Bajaba al pueblo, hurtando la cara al sol, y llegué a la puerta del Antiguo Mercado Público construido en 1907, Bien de Interés Cultural (1975), que había concentrado innumerables mendigos en las escaleras de la puerta principal en los años veinte del siglo pasado. Tenía el edificio una techumbre digna de la mejor arquitectura modernista realizada en hierro, piedra y cristal por Víctor Beltrí.
La construcción albergaba las actividades del Festival Internacional del Cante de las Minas, cuya primera edición fue en 1961, con palos flamencos propios, que obedecían a distintos tipos de compases o jonduras, como las difíciles y profundas tarantas, que evolucionaron a mineras, junto a otros cantos. El flamenco ahondó en la gente desde la venida de cantaores andaluces como mineros a trabajar en los yacimientos del entresiglo XIX-XX. La declaración del flamenco por la UNESCO patrimonio cultural inmaterial de la Humanidad había valorizado los Cantes Mineros y de Levante, que incluía 59 ganadores de la Lámpara Minera hasta 2019. Allí, sin ir más lejos, recordaba el compás de la cantaora y logopeda María José Pérez, ganadora de La Lámpara Minera de 2015, con su voz limpia y exultante compostura.

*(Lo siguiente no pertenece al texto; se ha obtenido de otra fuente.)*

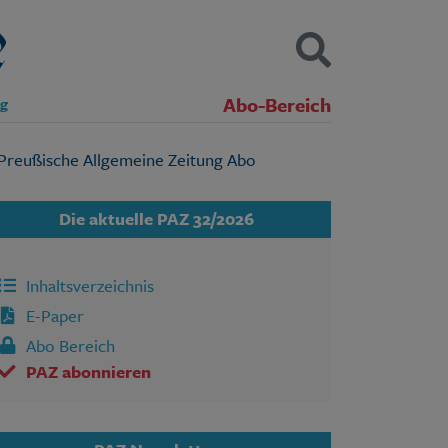
Abo-Bereich
ng
Kontakt
Impressum
Datenschutz
SUCHEN
Die aktuelle PAZ 32/2026
Inhaltsverzeichnis
E-Paper
Abo Bereich
PAZ abonnieren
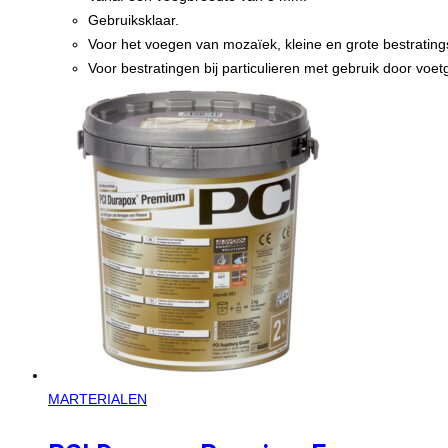
Gebruiksklaar.
Voor het voegen van mozaïek, kleine en grote bestratin
Voor bestratingen bij particulieren met gebruik door vo
MARTERIALEN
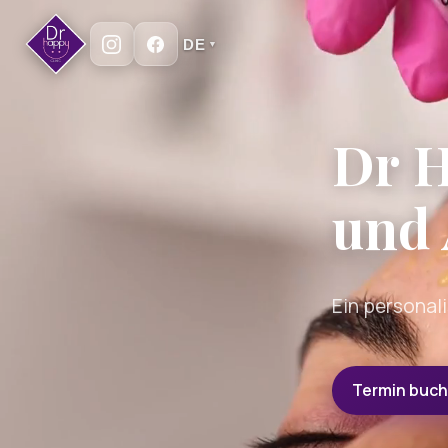
DE
▼
Dr H
und 
Ein personali
Termin buc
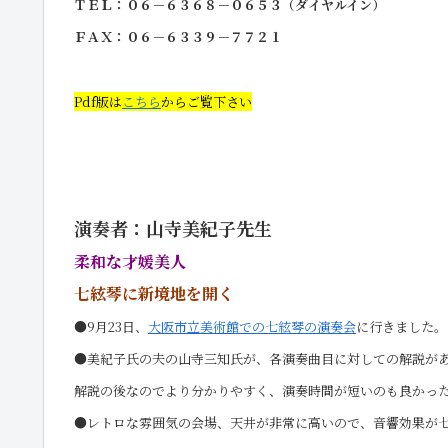
ＴＥＬ：０６－６３６８－０６５３（ダイヤルイン）
ＦＡＸ：０６－６３３９－７７２１
Pdf版は
こちら
からご覧下さい
演奏者：山寺美紀子先生
柔和な才媛美人
七絃琴に新境地を開く
●9月23日、
大阪市立美術館での七絃琴の演奏会
に行きました。
●美紀子氏の夫の山寺三知氏が、各演奏曲目に対しての解説が
解説の後なのでより分かりやすく、演奏時間が短いのも良かっ
●
レトロな雰囲気の会場、天井が非常に高いので、音響効果が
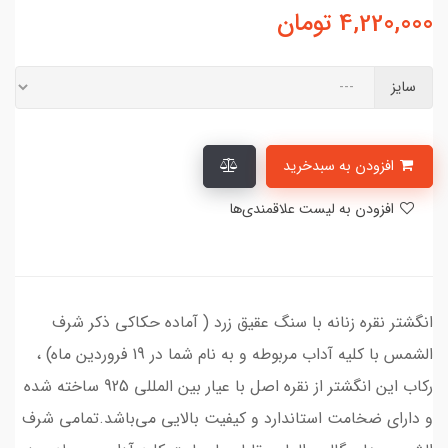
4,220,000
تومان
سایز
افزودن به سبدخرید
افزودن به لیست علاقمندی‌ها
انگشتر نقره زنانه با سنگ عقیق زرد ( آماده حکاکی ذکر شرف
الشمس با کلیه آداب مربوطه و به نام شما در 19 فروردین ماه) ،
رکاب این انگشتر از نقره اصل با عیار بین المللی 925 ساخته شده
و دارای ضخامت استاندارد و کیفیت بالایی می‌باشد.تمامی شرف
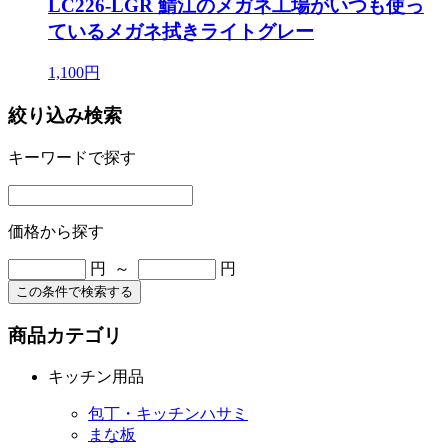
LC226-LGR 鯖江のメガネ工場がいつも使っ
ているメガネ拭きライトグレー
1,100円
絞り込み検索
キーワードで探す
価格から探す
円 ～
円
この条件で検索する
商品カテゴリ
キッチン用品
包丁・キッチンハサミ
まな板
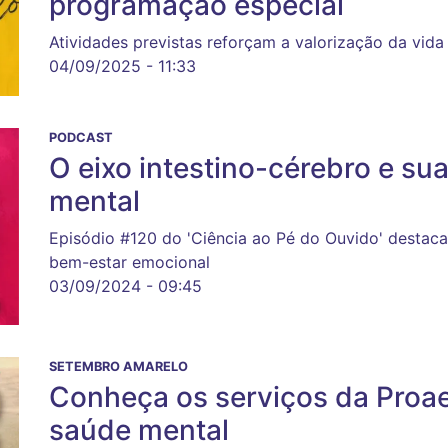
programação especial
Atividades previstas reforçam a valorização da vida
04/09/2025 - 11:33
PODCAST
O eixo intestino-cérebro e su
mental
Episódio #120 do 'Ciência ao Pé do Ouvido' destaca
bem-estar emocional
03/09/2024 - 09:45
SETEMBRO AMARELO
Conheça os serviços da Proa
saúde mental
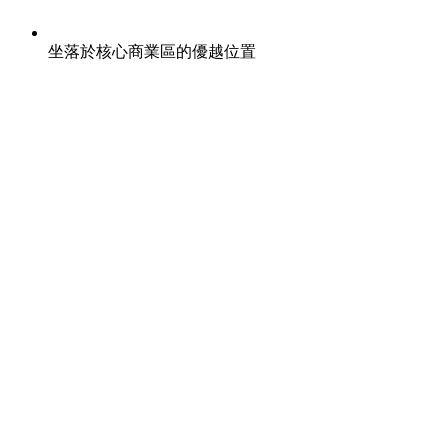
坐落於核心商業區的優越位置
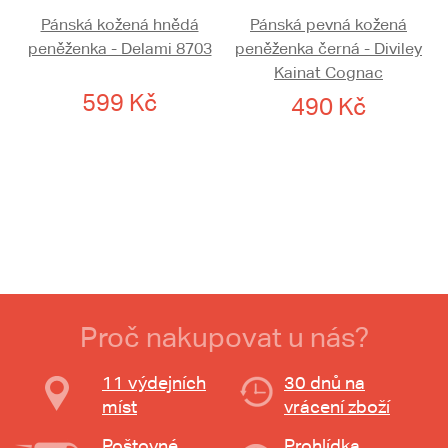
Pánská kožená hnědá
Pánská pevná kožená
peněženka - Delami 8703
peněženka černá - Diviley
Kainat Cognac
599 Kč
490 Kč
Proč nakupovat u nás?
11 výdejních
30 dnů na
míst
vrácení zboží
Poštovné
Prohlídka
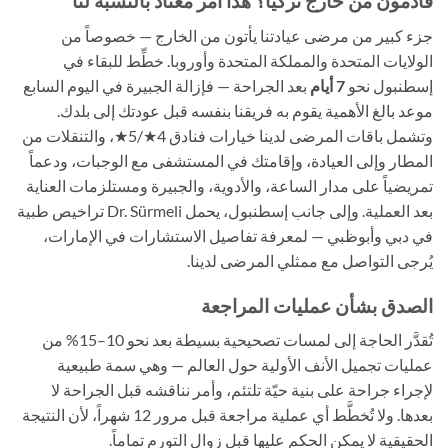
قادمون من خارج تركيا؟ هذا أمر معتاد بالنسبة لنا
جزء كبير من مرضى عيادتنا يأتون من الخارج — خصوصاً من
الولايات المتحدة والمملكة المتحدة وأوروبا. خطِّط للبقاء في
إسطنبول نحو
7 أيام
بعد الجراحة — فإزالة الجبيرة في اليوم السابع
موعد بالغ الأهمية يقوم به فريقنا بنفسه قبل عودتك إلى بلدك.
وتشمل باقات المرضى لدينا خيارات فنادق 4★/5★، والتنقلات من
المطار وإلى العيادة، وإقامتك في المستشفى مع الوجبات، ودعماً
تمريضياً على مدار الساعة، والأدوية، والجبيرة ومستلزمات العناية
بعد العملية. وإلى جانب إسطنبول، يحمل Dr. Sürmeli تراخيص طبية
في دبي وأبوظبي — لمعرفة تفاصيل الاستشارات في الإمارات،
يُرجى التواصل مع ممثلي المرضى لدينا.
الصدق بشأن عمليات المراجعة
تُقدَّر الحاجة إلى لمسات تصحيحية بسيطة بعد نحو 10–15% من
عمليات تجميل الأنف الأولية حول العالم — وهي سمة طبيعية
لإجراء جراحة على بنية حيّة تلتئم، وأمر نناقشه قبل الجراحة لا
بعدها. ولا تُخطَّط أي عملية مراجعة قبل مرور 12 شهراً، لأن النتيجة
الحقيقية لا يمكن الحكم عليها قبل زوال التورم تماماً.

Desde la calle Mayor miraba el Monumento homenaje a los mineros de la Sierra Minera de La Unión-Cartagena de Esteban Bernal con fondo del Antiguo Mercado Público. Cargados de simbolismo, el minero y el cante jondo estaban apostados en la misma calle. Continué mi paseo hasta la Parroquia de Nuestra Señora del Rosario, cuya cúpula destacaba desde el mirador de La Unión por sus tejas de mármol azul y su torre campanario, advirtiendo la devoción de este pueblo por la Semana Santa, con imágenes señeras como el Cristo de los Mineros o la Virgen del Rosario, patrona del pueblo.
El reloj de la espigada torre marcaba una hora inverosímil de regreso a La Manga. Después de dar varias vueltas a la plaza contemplando el edificio de la Parroquia Nuestra Señora del Rosario de estilo ecléctico supe que
El pueblo minero y el tiempo pasado
Quizás sean, ambos, flamencos en el tiempo futuro
Y el tiempo flamenco estaba contenido en el tiempo de la mina.
Si todo el cante flamenco es eternamente un palo minero
Toda La Unión es un cante de letra minera irredimible.